======== Article

Friday, June 8, 2012

Sexism and stay at home moms

I was just thinking I wanted to find a good marriage and family research paper to sink my teeth in to.

This one came across my inbox today, and I didn't have to get much further than the abstract before I knew it was going to be a doozy.  Read for yourself:
In this article, we examine a heretofore neglected pocket of resistance to the gender revolution in the workplace: married male employees who have stay-at-home wives. We develop and empirically test the theoretical argument suggesting that such organizational members, compared to male employees in modern marriages, are more likely to exhibit attitudes, beliefs, and behaviors that are harmful to women in the workplace.
*Bias Alert*
My mother was a stay at home mom.  Therefore my father would have qualified for this study, and it is hard for me to even read their hypothesis without remembering that.  I happen to credit my father with giving me my passion for statistics and data analysis, and he has never once discouraged me from doing anything I wanted to professionally (with the exception of when I mentioned law school....that he soundly discouraged as a waste of talent....and this was  15 years before anyone was talking about a law school bubble).  I will not go in to all the details of my parents marriage here, but I doubt you could find anyone who would call my parents marriage anything less than an equal partnership focused on doing what was best for the family.

================
======== Items

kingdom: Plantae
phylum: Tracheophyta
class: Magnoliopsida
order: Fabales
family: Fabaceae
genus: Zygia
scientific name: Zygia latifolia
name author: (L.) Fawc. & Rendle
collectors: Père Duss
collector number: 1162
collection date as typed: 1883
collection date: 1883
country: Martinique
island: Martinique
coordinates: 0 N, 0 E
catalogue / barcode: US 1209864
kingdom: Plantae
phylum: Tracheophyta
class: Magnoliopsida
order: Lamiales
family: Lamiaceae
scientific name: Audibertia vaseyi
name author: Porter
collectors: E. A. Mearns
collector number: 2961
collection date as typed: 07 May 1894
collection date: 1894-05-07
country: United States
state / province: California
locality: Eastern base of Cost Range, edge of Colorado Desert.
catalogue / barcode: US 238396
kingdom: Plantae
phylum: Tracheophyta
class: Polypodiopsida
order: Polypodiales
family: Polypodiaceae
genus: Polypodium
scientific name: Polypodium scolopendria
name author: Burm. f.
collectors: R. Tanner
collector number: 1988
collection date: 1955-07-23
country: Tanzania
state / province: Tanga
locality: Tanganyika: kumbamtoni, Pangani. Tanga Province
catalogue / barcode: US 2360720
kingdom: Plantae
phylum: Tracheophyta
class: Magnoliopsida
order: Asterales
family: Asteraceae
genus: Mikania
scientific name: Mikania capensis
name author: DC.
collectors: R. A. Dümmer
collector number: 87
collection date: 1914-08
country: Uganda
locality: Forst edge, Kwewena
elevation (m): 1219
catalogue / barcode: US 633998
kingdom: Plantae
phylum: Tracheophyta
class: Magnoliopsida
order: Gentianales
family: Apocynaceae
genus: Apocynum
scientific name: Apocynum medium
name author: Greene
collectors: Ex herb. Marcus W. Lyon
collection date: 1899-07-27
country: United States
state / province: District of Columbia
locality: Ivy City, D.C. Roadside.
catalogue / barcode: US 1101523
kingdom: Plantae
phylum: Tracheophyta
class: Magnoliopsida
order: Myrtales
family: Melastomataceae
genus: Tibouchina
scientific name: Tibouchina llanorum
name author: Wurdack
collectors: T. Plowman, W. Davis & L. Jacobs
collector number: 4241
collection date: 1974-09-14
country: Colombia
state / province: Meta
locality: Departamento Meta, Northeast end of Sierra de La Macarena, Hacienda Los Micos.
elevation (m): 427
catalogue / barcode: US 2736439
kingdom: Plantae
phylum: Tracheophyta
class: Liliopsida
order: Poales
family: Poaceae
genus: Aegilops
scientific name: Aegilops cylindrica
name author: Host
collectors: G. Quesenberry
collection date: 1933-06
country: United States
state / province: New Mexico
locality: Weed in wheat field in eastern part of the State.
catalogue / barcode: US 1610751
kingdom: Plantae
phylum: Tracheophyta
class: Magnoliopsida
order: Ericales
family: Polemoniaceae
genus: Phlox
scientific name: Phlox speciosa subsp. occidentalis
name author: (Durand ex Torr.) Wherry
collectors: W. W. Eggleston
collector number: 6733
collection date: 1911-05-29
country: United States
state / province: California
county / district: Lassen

================

Exercise tasks:
A: According to the abstract quoted in the blog post on sexism and stay-at-home moms, which three things are male employees with stay-at-home wives more likely to exhibit? List them.
B: Extend the blog post on sexism and stay-at-home moms, picking up right after its final sentence.

Results of the exercise:
A:
- Attitudes
- Beliefs
- Behaviors

B:
As an extra level of bias, I will be continuing my (full-time) job post baby.
*End Alert*

I've noticed a disturbing trend in both the general population and academic research: people seem to get very hung up on conflating "stay at home mom" with "traditional marriage".  The study authors do this openly....they admit that they classify a marriage as "modern" based solely on whether or not the wife works full time.  The only criteria for "traditional" is that she doesn't work at all, and part time work is all classified as "neo-traditional".

To ignore the economic realities that drive families to make decisions about work seems to me to be an immense oversight.  I have met plenty of stay at home mothers who were in very equitable marriages, and I have met quite a few working mothers whose primary source of stress was their husbands continued expectation that they were still responsible for all child care/household duties.  I believe that using only one metric to rank a marriage as "traditional" or "modern" is a horrible over generalization....especially since most women with small children would prefer to work part time.  In fact (from the Pew study):

The public is skeptical about full-time working moms. Just 14% of men and 10% of women say that a full-time job is the “ideal” situation for a woman who has a young child. A plurality of the public (44%) say a part-time job is ideal for such a mother, while a sizable minority (38%) say the ideal situation is for her not to work outside the home at all.
So 90% of women don't think the "modern" setup is ideal when there are young children involved.  If one of these women than chooses to stay home with her kids, has her husband truly regressed from "modern" to "traditional"?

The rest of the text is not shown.